One view overlooked a great, sprawling city filled with intricate, winding waterways rather than streets. Towering pyramids and sandstone structures rose up into the sky, majestic beside the interweaving canals. Wide, flat boats full of people choked the channels, slowly drifting beneath great, hanging gardens that spanned the water.
Another window revealed an expansive underground city carved out of midnight-black rock. The buildings were circular, absent sharp angles, and dotted with dozens of windows through which dim, yellow light spilled forth. Torches lined the streets along with tall, skinny lamps topped with glass spheres glowing with a soft green light. Citizens strode about, an even mix of squat dirgmour—their skin the color of soot—and the even shorter, colorfully dressed atarkas.
Yet another glowing portal showed a city built amongst the boughs of thick-trunked trees, the curved structures connected by sweeping wood and rope bridges. Buhanik traversed the walkways, shuffling along. Like most races, they had had two arms and two legs, yet their skin resembled tree bark, their hair like prairie grass. Groups of buhanik congregated wherever a pool of morning sunshine lit up a section of the city.
Nelnora stopped and peered closer at the tree city. Something unusual caught her eye, one figure in particular who was wholly out of place. On a great wooden platform nestled near the pinnacle of treetops, a single tijul sat in a chair, conferring with four elder buhanik standing nearby. He lounged lazily, running his fingers through his dark brown hair. A spear rest against his chair.
Nelnora tried to temper the rush of excitement she felt as she murmured to the priest, “Where is that?”
“The city is named Buhaylunsod, Eminence. In the Primal Provinces.”
“Do not close this window.” Pointing to the figure in the chair, Nelnora said, “Do
not
stop watching him.”
“Yes, Eminence.”
A slight smile touched Nelnora’s face. Things were coming together. Now, if only the children could survive.
Duke Everett Redlord sat slumped in his chair, staring at the plate on the table before him, a frown on his face. Tonight’s dishes had not interested him in the slightest. Still, he had eaten to distract himself from the tedium laid out before him.
The low hum of dozens of discreet conversations filled the dining hall, mixing with the clatter of pottery plates and the clinking of silver goblets. The banquet table that ran down the middle of the room was so wide that polite conversation was only possible with one’s immediate neighbor.
The room was cavernous, twice as long as it was wide and tall. Monumental white marble columns with ornate designs carved into the stone lined the sides of the hall, stretching from the flagstone floor to the ceiling. A column stood every twenty paces, breaking up the red sandstone block walls.
Everett’s gaze fell upon an attractive young woman standing beside one of the marble columns and holding a flagon of wine, awaiting a guest to lift his or her cup overhead. He assumed she was new, as he would have remembered such a pretty face. Perhaps feeling his gaze, the servant glanced up and met his stare at which point he offered her a smile. Even from across the room, he saw her blush.

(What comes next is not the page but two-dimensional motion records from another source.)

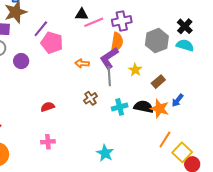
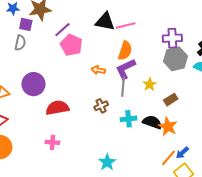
black triangle: (82, 14) -> (105, 22), size x1.5
purple cross: (122, 21) -> (172, 38), moved
pink line: (94, 22) -> (126, 25), moved
orange semicircle: (117, 42) -> (125, 51), moved
purple circle: (21, 61) -> (33, 84), moved, size x1.5
blue arrow: (178, 100) -> (182, 153), moved
red semicircle: (48, 107) -> (57, 108), size x1.6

“…would sell more casks, and his grace would see treasury revenue increase. Perhaps it is something that his lordship would take under advisement?”

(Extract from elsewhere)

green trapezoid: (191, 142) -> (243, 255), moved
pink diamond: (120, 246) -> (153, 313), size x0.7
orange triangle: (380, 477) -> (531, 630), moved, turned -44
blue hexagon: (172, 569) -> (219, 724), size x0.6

Pulled from his admiration of the girl, Everett looked at the man who had just finished talking. The foppish fellow wore one of those new caps that were the current fashion, crimson with a white ball of fuzz propped on top. Everett thought they looked ridiculous.
The man, a hopeful grin affixed on his face, asked, “What say you, my Lord?”
Everett did not respond immediately. He could not stop staring at the inane-looking hat, tilted to cover one ear, but raised up off the other.
The petitioner’s grin slipped a bit.
“My Lord…?”
Giving the man a thin yet diplomatic smile, Everett said, “You make some excellent points. Thank you for bringing this to my attention.” He had no idea about what the man had been prattling.